- _Reading text_:
━━━━
A new way to deploy Security FVMs, but faster and in containers

User Manual

If you are looking for the User Manual, there is a deditated page for this.

How it works

All instances run in a Kubernetes cluster and data is stored in an external SQL Server VM. Rabbit MQ, instead, is not managed by the platform, and one must be provided at creation. To interact with the platform, an API is available to run basic operations on it.

The API takes care of deploying and destroying the instances when a request is received, as well as to create and destroy the database for the instance. Up, Down, and Upgrade operations are managed through ansible playboks (kind-of scripts) and Helm charts (package manager for Kubernetes), and they runin the background when an operation is requested to run. Each operation is described in Operations section. Below there is a video that explains the create new instance operation:

Deployment structure example

A deployed instance will have 4 services that corresponds to API, Authentication, Authorization and Administration which can only be accessed from inside the cluster. As shown in the above diagram, in which two instances called massanella and puig-major have been deployed. A reverse proxy (represented above as ingress) is used in front of the cluster to carry the external requests to the right container for the requested URL.

Request example to massanella

For example, a user requests access to https://identity.office.sbs/massanella/admin. This request will be received by the ingress controller, then it will break down the URL to extract massanella as instance and admin as the service to connect to. After that, it will deliver the request to the container (in this case the Adminstration one). The container will produce a response and it will deliver it to the ingress controller container, which it will then redirect to the user that made the request. This works for other services and instances by only changing corresponding part of the URL.

Request example to puig-major

In this other example, https://identity.office.sbs/puig-major/api/swagger will send the request to the instance puig-major and api (Security API) container (for that instance), and deliver the response to the user.

Operations

Up (creating an instance)

Behind the scenes, create a new instance consists basically in these steps:

  1. Create the instance database in SQL Server
  2. Create a user for that database
  3. Publish DACPACs (database schemas) to the database
  4. Create the default tenant in Multitenancy database
  5. Fill Security tables with Security Vanilla configuration
  6. Create the admin user
  7. (optional) Fill Security tables with custom Security configurations (like Workflow, Claims, Origin...)
  8. Install Helm chart with specific parameters for the new instance (aka deploy to the Kubernetes cluster)

Down (destroying an instance)
━━━━
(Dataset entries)
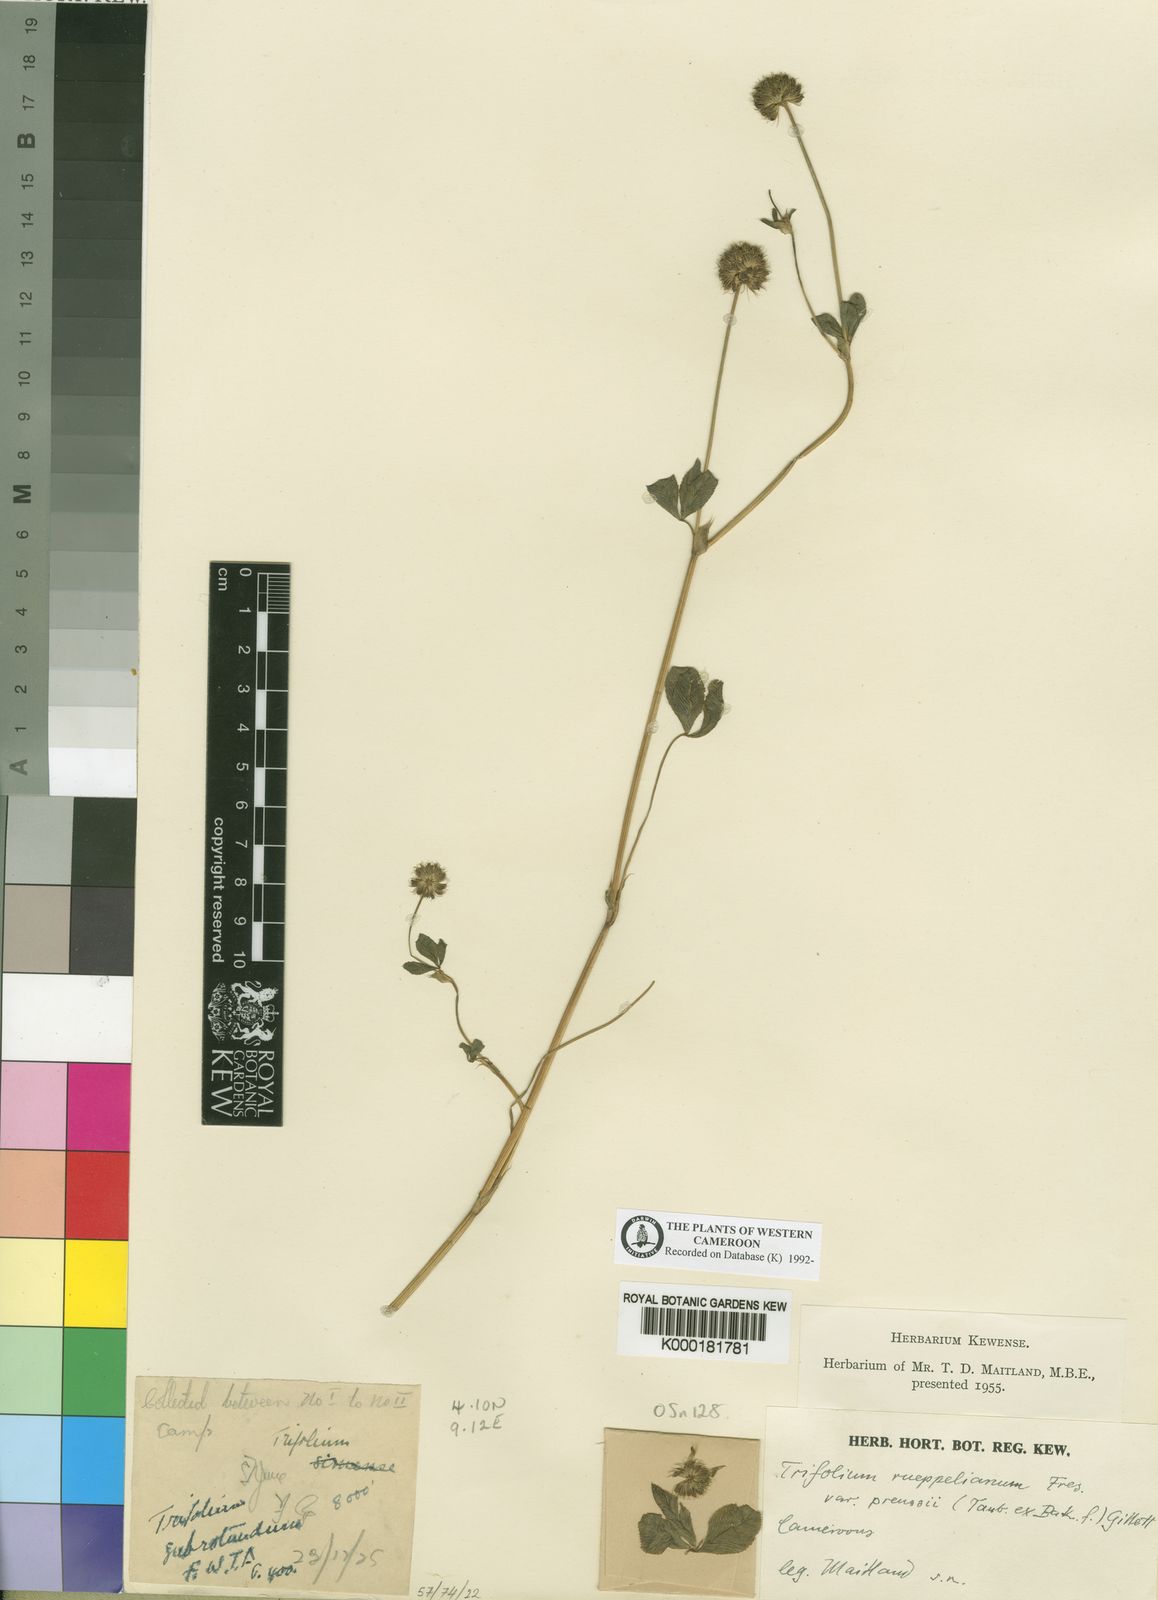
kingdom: Plantae
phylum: Tracheophyta
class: Magnoliopsida
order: Fabales
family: Fabaceae
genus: Trifolium
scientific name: Trifolium rueppellianum
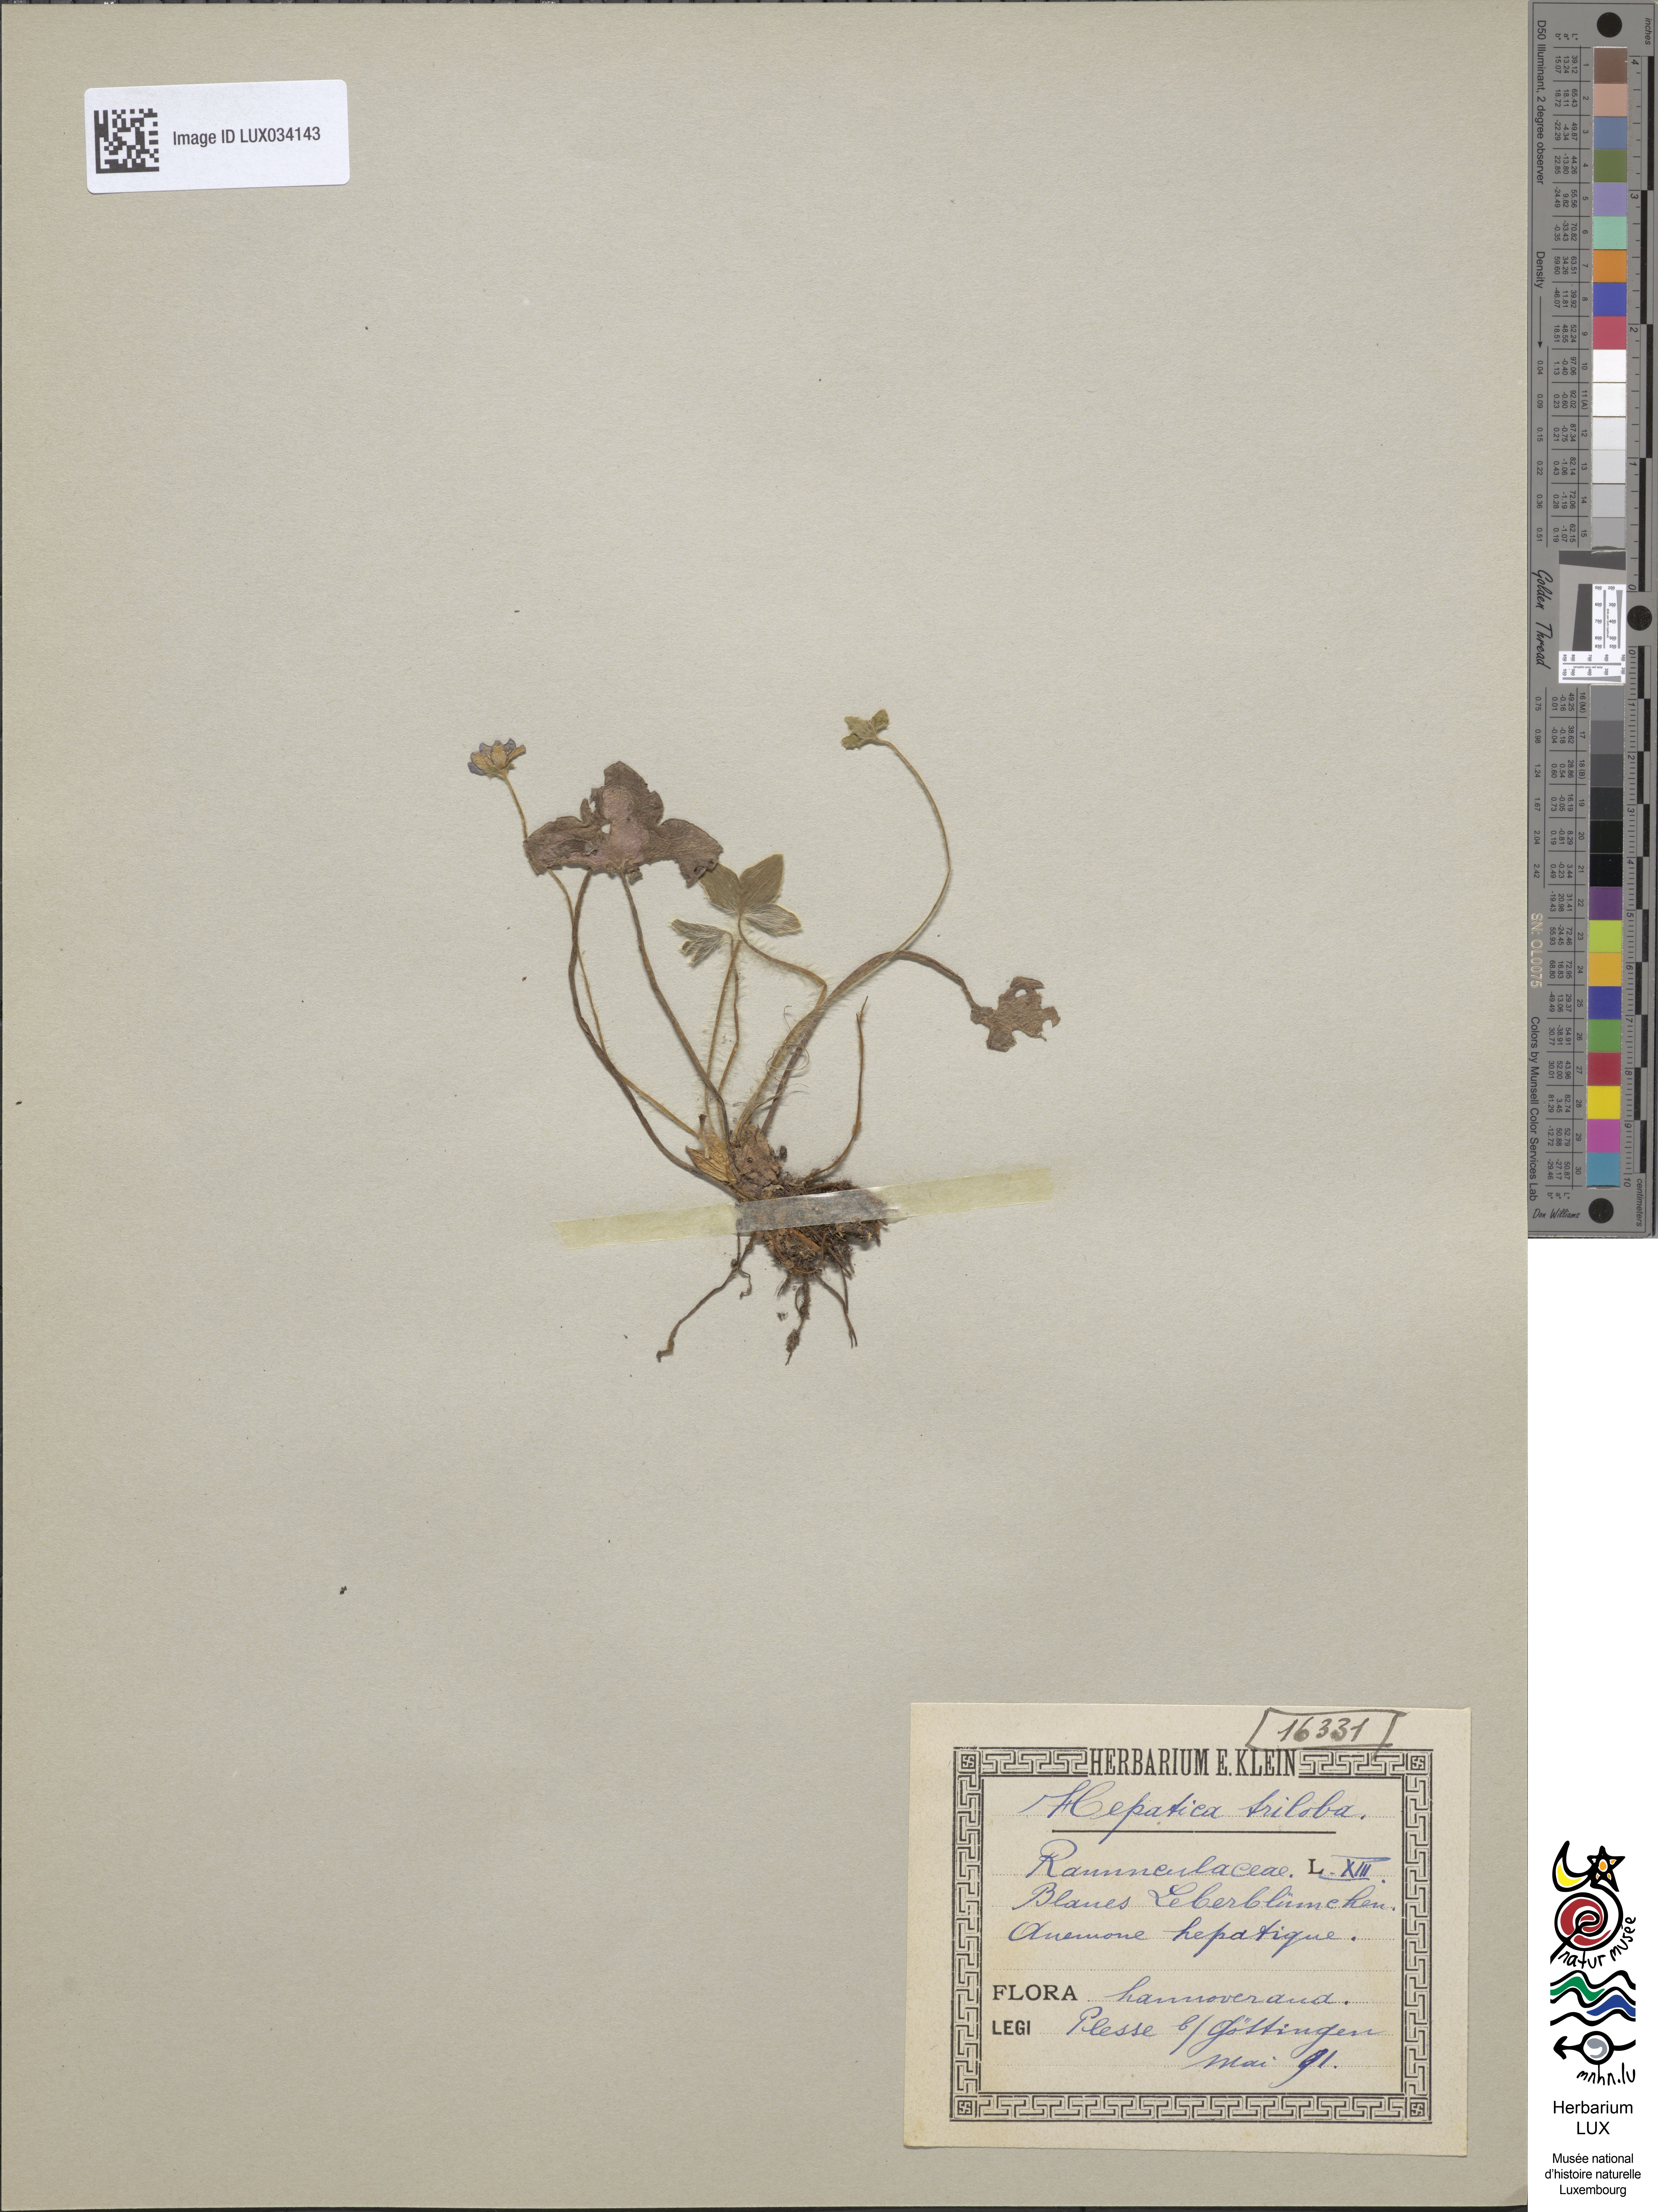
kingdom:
━━━━
- _Tasks for this exercise_:
(a) Write out the part of the text on deploying Security FVMs between "For example, a" and "of the URL.", inclusive.
(b) Rewrite all the records from the nature dataset with "kingdom" replaced by "realm" and everything else unchanged, leaving the pictures out.

- _Solution list_:
(a)
For example, a user requests access to https://identity.office.sbs/massanella/admin. This request will be received by the ingress controller, then it will break down the URL to extract massanella as instance and admin as the service to connect to. After that, it will deliver the request to the container (in this case the Adminstration one). The container will produce a response and it will deliver it to the ingress controller container, which it will then redirect to the user that made the request. This works for other services and instances by only changing corresponding part of the URL.

(b)
realm: Plantae
phylum: Tracheophyta
class: Magnoliopsida
order: Fabales
family: Fabaceae
genus: Trifolium
scientific name: Trifolium rueppellianum
realm:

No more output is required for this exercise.